- Opening Delimiter -
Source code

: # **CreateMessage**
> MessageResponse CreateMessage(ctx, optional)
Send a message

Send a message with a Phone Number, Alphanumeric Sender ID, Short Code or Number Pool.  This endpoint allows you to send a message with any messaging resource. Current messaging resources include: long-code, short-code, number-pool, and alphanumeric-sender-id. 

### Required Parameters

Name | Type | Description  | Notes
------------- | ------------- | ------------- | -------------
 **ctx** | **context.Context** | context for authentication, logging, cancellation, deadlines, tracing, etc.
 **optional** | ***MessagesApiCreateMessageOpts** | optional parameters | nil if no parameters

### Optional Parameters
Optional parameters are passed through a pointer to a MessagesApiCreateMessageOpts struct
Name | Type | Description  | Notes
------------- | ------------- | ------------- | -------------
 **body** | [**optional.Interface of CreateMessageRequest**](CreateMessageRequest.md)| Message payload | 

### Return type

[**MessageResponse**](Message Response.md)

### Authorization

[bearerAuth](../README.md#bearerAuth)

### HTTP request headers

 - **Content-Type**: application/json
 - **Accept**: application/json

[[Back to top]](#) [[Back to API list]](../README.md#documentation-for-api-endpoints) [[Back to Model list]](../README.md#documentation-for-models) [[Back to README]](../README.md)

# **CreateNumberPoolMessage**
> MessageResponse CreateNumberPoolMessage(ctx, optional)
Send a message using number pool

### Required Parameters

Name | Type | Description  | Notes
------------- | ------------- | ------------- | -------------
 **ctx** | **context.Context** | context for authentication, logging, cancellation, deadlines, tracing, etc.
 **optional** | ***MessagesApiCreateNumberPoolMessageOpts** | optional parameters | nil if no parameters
- Closing Delimiter -
__AIM OF THE TASK__
Copy every line of the records above without changing anything.

__RESULT FOR THIS EXERCISE__
Source code

: # **CreateMessage**
> MessageResponse CreateMessage(ctx, optional)
Send a message

Send a message with a Phone Number, Alphanumeric Sender ID, Short Code or Number Pool.  This endpoint allows you to send a message with any messaging resource. Current messaging resources include: long-code, short-code, number-pool, and alphanumeric-sender-id. 

### Required Parameters

Name | Type | Description  | Notes
------------- | ------------- | ------------- | -------------
 **ctx** | **context.Context** | context for authentication, logging, cancellation, deadlines, tracing, etc.
 **optional** | ***MessagesApiCreateMessageOpts** | optional parameters | nil if no parameters

### Optional Parameters
Optional parameters are passed through a pointer to a MessagesApiCreateMessageOpts struct
Name | Type | Description  | Notes
------------- | ------------- | ------------- | -------------
 **body** | [**optional.Interface of CreateMessageRequest**](CreateMessageRequest.md)| Message payload | 

### Return type

[**MessageResponse**](Message Response.md)

### Authorization

[bearerAuth](../README.md#bearerAuth)

### HTTP request headers

 - **Content-Type**: application/json
 - **Accept**: application/json

[[Back to top]](#) [[Back to API list]](../README.md#documentation-for-api-endpoints) [[Back to Model list]](../README.md#documentation-for-models) [[Back to README]](../README.md)

# **CreateNumberPoolMessage**
> MessageResponse CreateNumberPoolMessage(ctx, optional)
Send a message using number pool

### Required Parameters

Name | Type | Description  | Notes
------------- | ------------- | ------------- | -------------
 **ctx** | **context.Context** | context for authentication, logging, cancellation, deadlines, tracing, etc.
 **optional** | ***MessagesApiCreateNumberPoolMessageOpts** | optional parameters | nil if no parameters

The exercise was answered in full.